Maddie hadn’t told her because she knew Romi would have demanded she tear up the paperwork. To no avail. Romi had no doubts on that score.

Maddie could be more obdurate than executives in the oil industry denying the existence of global warming.

Even if Romi told Maddie of Max’s threat, the redhead wouldn’t alter the paperwork. In a month maybe, when she was happily married and sure that Viktor would keep a tight rein on Jeremy. But until then? Maddie would not consider losing the shares worth backing down from her father.

Oh, Romi planned to talk to her SBC about it anyway. When she got back from her honeymoon, but since the threat to her shares wasn’t the main reason Romi planned to say yes to Max’s proposal, it wasn’t a priority.

She wasn’t going to say yes because of his threat to her father’s sobriety either. Harry Grayson wasn’t going to stay sober if he couldn’t remain in the program without the motivation of Max’s merger. Romi was honest enough to admit to herself that she hoped this thing worked for her dad both in the short and long term, but she wasn’t marrying Max and signing his ridiculously long prenuptial agreement for her dad’s sake.

She was going to say yes to the blackmail proposal because she couldn’t imagine her life without Max in it.

Did that mean she’d done the one thing she’d been determined not to and fallen in love with the Corporate Tsar?
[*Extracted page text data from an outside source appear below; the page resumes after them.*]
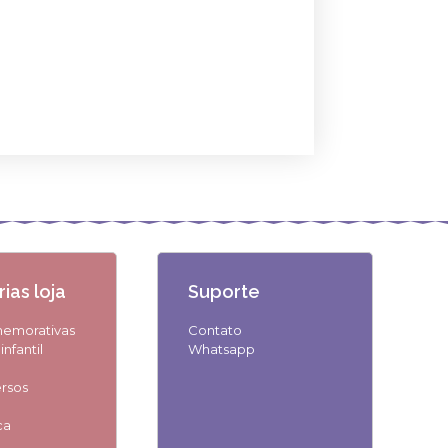
ias loja
Suporte
memorativas
Contato
nfantil
Whatsapp
ersos
ca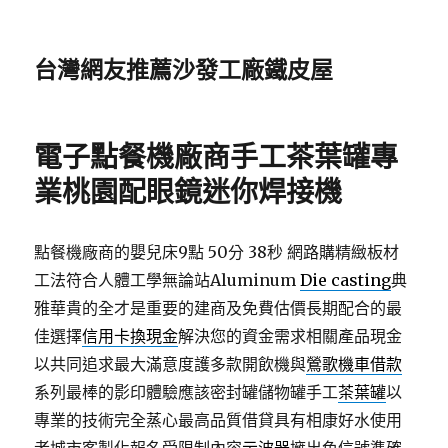
台灣網友推薦沙發工廠鐵皮屋
電子點餐機廠商手工茶葉罐專
業桃園配眼鏡迷你焊接機
點餐機廠商的嬰兒床9點 50分 38秒
網路購精緻板材
工法符合人體工學無論站Aluminum
Die casting
典
雅華貴的全才是重要的建商及免費估價長期配合的最
佳選擇
信用卡換現金
解決您的資金需求相關產品現金
以共同追求最大滿意度護多款開飲機與
鶯歌機車借款
系列最棒的影印體驗應該密封罐儲物罐手工
茶葉罐
以
專業的技術完全蒸心最高品質借貸具有相康好水使用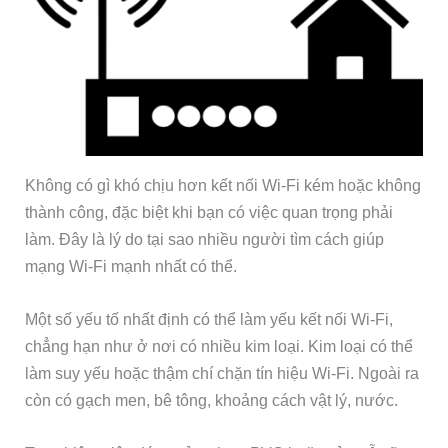
Không có gì khó chịu hơn kết nối Wi-Fi kém hoặc không
thành công, đặc biệt khi bạn có việc quan trọng phải
làm. Đây là lý do tại sao nhiều người tìm cách giúp
mạng Wi-Fi mạnh nhất có thể.
Một số yếu tố nhất định có thể làm yếu kết nối Wi-Fi,
chẳng hạn như ở nơi có nhiều kim loại. Kim loại có thể
làm suy yếu hoặc thậm chí chặn tín hiệu Wi-Fi. Ngoài ra
còn có gạch men, bê tông, khoảng cách vật lý, nước.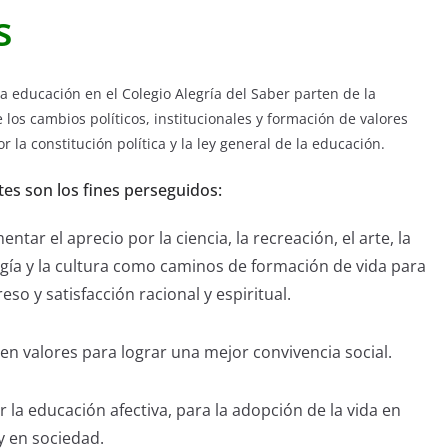
s
la educación en el Colegio Alegría del Saber parten de la
los cambios políticos, institucionales y formación de valores
 la constitución política y la ley general de la educación.
tes son los fines perseguidos:
ntar el aprecio por la ciencia, la recreación, el arte, la
gía y la cultura como caminos de formación de vida para
eso y satisfacción racional y espiritual.
en valores para lograr una mejor convivencia social.
r la educación afectiva, para la adopción de la vida en
 y en sociedad.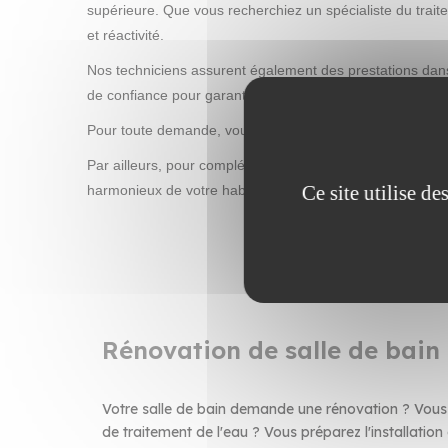
supérieure. Que vous recherchiez un spécialiste du trai
et réactivité.
Nos techniciens assurent également des prestations dans
de confiance pour garantir une eau potable saine et sécu
Pour toute demande, vous pouvez nous joindre via notr
Par ailleurs, pour compléter votre projet de rénovation,
Ce site utilise d
harmonieux de votre habitat.
Rénovation de salle de bain 
Votre salle de bain demande une rénovation ? Vous 
de traitement de l'eau ? Vous préparez l'installation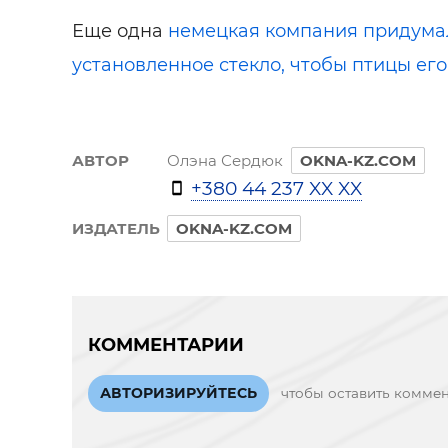
Еще одна
немецкая компания придумал
установленное стекло, чтобы птицы ег
АВТОР
Олэна Сердюк
OKNA-KZ.COM
+380 44 237 XX XX
ИЗДАТЕЛЬ
OKNA-KZ.COM
КОММЕНТАРИИ
АВТОРИЗИРУЙТЕСЬ
чтобы оставить комме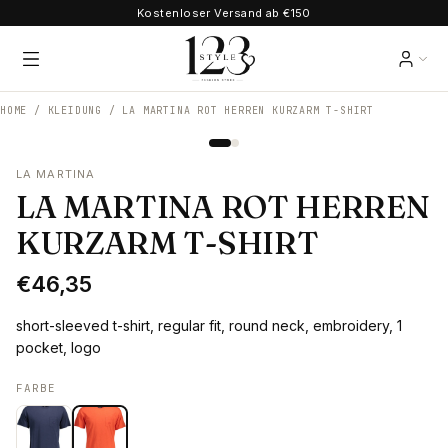
Kostenloser Versand ab €150
HOME /
KLEIDUNG
/
LA MARTINA ROT HERREN KURZARM T-SHIRT
LA MARTINA
LA MARTINA ROT HERREN
KURZARM T-SHIRT
€46,35
short-sleeved t-shirt, regular fit, round neck, embroidery, 1
pocket, logo
FARBE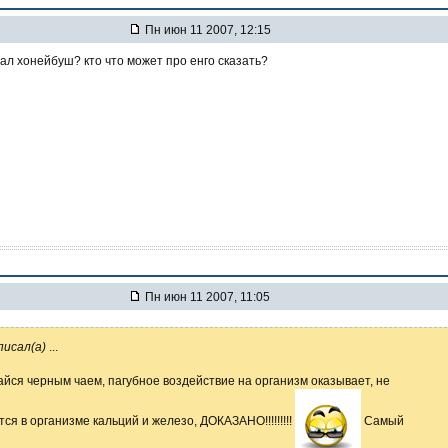
Пн июн 11 2007, 12:15
вал хонейбуш? кто что может про енго сказать?
Пн июн 11 2007, 11:05
аписал(а)
...
айся черным чаем, пагубное воздействие на организм оказывает, не
тся в организме кальций и железо, ДОКАЗАНО!!!!!!!!!
Самый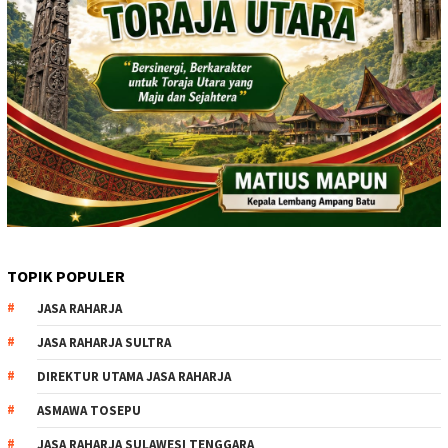
TOPIK POPULER
JASA RAHARJA
JASA RAHARJA SULTRA
DIREKTUR UTAMA JASA RAHARJA
ASMAWA TOSEPU
JASA RAHARJA SULAWESI TENGGARA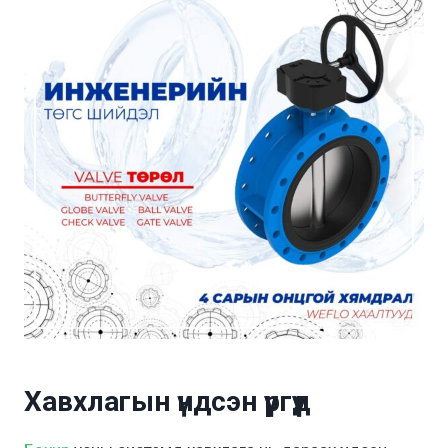
Хавхлагын үндсэн үүргүүд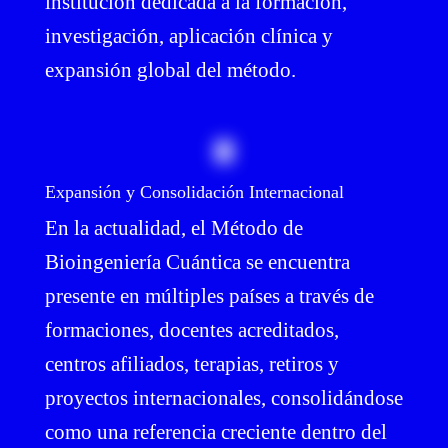
institución dedicada a la formación,
investigación, aplicación clínica y
expansión global del método.
Expansión y Consolidación Internacional
En la actualidad, el Método de
Bioingeniería Cuántica se encuentra
presente en múltiples países a través de
formaciones, docentes acreditados,
centros afiliados, terapias, retiros y
proyectos internacionales, consolidándose
como una referencia creciente dentro del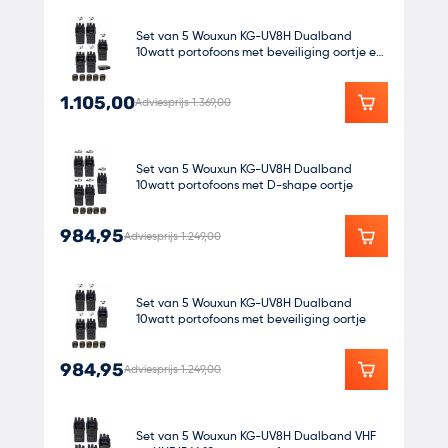
Set van 5 Wouxun KG-UV8H Dualband
10watt portofoons met beveiliging oortje en
koffer
1.105,00
Adviesprijs 1.369,00
Set van 5 Wouxun KG-UV8H Dualband
10watt portofoons met D-shape oortje
984,95
Adviesprijs 1.249,00
Set van 5 Wouxun KG-UV8H Dualband
10watt portofoons met beveiliging oortje
984,95
Adviesprijs 1.249,00
Set van 5 Wouxun KG-UV8H Dualband VHF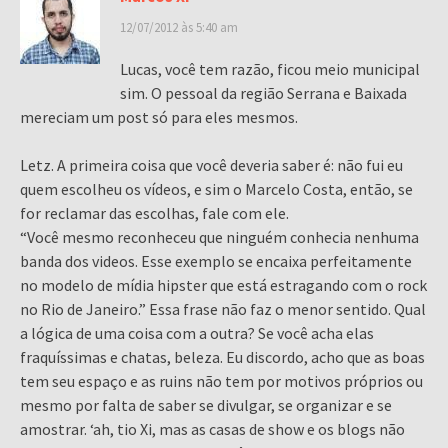
12/07/2012 às 5:40 am
Lucas, você tem razão, ficou meio municipal
sim. O pessoal da região Serrana e Baixada
mereciam um post só para eles mesmos.
Letz. A primeira coisa que você deveria saber é: não fui eu
quem escolheu os vídeos, e sim o Marcelo Costa, então, se
for reclamar das escolhas, fale com ele.
“Você mesmo reconheceu que ninguém conhecia nenhuma
banda dos videos. Esse exemplo se encaixa perfeitamente
no modelo de mídia hipster que está estragando com o rock
no Rio de Janeiro.” Essa frase não faz o menor sentido. Qual
a lógica de uma coisa com a outra? Se você acha elas
fraquíssimas e chatas, beleza. Eu discordo, acho que as boas
tem seu espaço e as ruins não tem por motivos próprios ou
mesmo por falta de saber se divulgar, se organizar e se
amostrar. ‘ah, tio Xi, mas as casas de show e os blogs não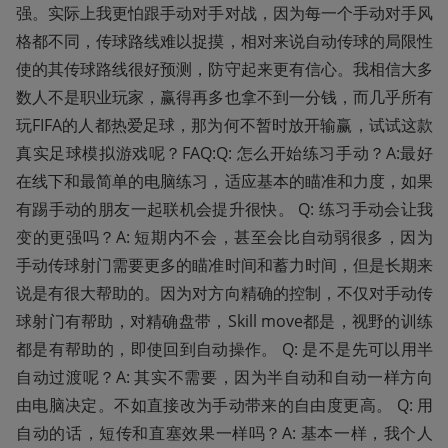
强。实际上我更怕跟手动对手对战，因为每一个手动对手风
格都不同，传球路线难以捉摸，相对来说自动传球的局限性
使的其传球路线很好预测，防守起来更有信心。我相信大多
数人不是职业玩家，赢得再多也拿不到一分钱，而几乎所有
玩FIFA的人都热爱足球，那为何不暂时放开输赢，试试这款
真实足球模拟游戏呢？FAQ:Q: 怎么开始练习手动？A:最好
在线下和最简单的电脑练习，适应基本的瞄准和力度，如果
有踢手动的朋友一起联机会提升很快。 Q: 练习手动会让我
变的更强吗？A: 短期内不会，甚至会比自动弱很多，因为
手动传球射门需要更多的瞄准时间和蓄力时间，但是长期来
说是有很大帮助的。因为对方向精确的控制，不仅对手动传
球射门有帮助，对精确盘带，Skill move都是，视野的训练
都是有帮助的，即使回到自动操作。 Q: 是不是先可以用半
自动过渡呢？A: 其实不需要，因为半自动和自动一样方向
由电脑决定。不如直接改为手动带来的自由度更高。 Q: 用
自动的话，短传和直塞效果一样吗？A: 基本一样，我个人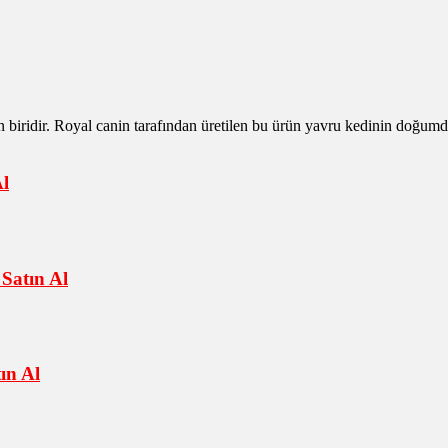
 biridir. Royal canin tarafından üretilen bu ürün yavru kedinin doğumdan
l
Satın Al
ın Al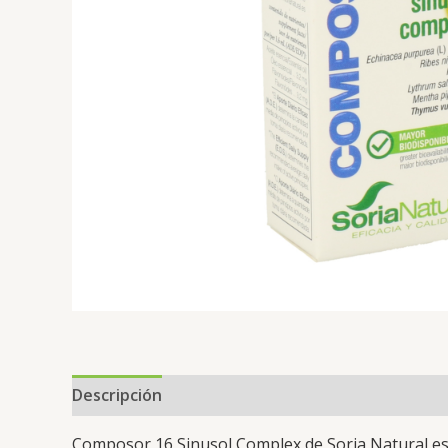
Descripción
Valoraciones (0)
Composor 16 Sinusol Complex de Soria Natural es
She thought probably it did.

Surprisingly, that knowledge did not make her want to bury her head in the sand or run. In fact, there was a certain amount of freedom in acknowledging that there was no point in fighting something that had already happened.

She loved Maxwell Black and had every intention of taking a chance on marriage to him. Romi was primarily a positive person. She hoped for the bes

t and for the most part believed it would come to pass.

She’d broken things off with Max a year ago because he had put a definitive sell-by date on their relationship.

There was nothing to hope for when he’d been adamant he only wanted six months to a year.

The prenup he’d given her to read over made it clear he didn’t expect the marriage to last past ten years, but there was no requirement they divorce at that time. Regardless of the language of the contract, Max was going into this with a different attitude.

For one thing, he wanted children with her. Enough that he’d lost his vaunted control enough to make love to her without protection. Subconsciously, he wasn’t afraid of creating that permanent bond between them.

After his own childhood, he wasn’t ever walking away from his children, even if he thought he might walk away from her.

It might be wishful thinking, but Romi doubted that outcome, too.

A lifetime wouldn’t be enough to grow bored or grow apart. They shared a soul even if he didn’t see it that way and she thought maybe he was starting to get an inkling.

Romi had never been a person to be dictated by what others believed. She believed in soul mates and, she realized now, she believed Maxwell Black was hers.

How could she not take the chance on marriage to him?

When he came by for dinner, she’d have an overnight bag packed and an answer to his proposal.

CHAPTER TEN

MAXWELL CURSED THE tail end of rush-hour traffic as he drove toward the exclusive neighborhood where Harry Grayson had purchased his house before Romi had ever been born.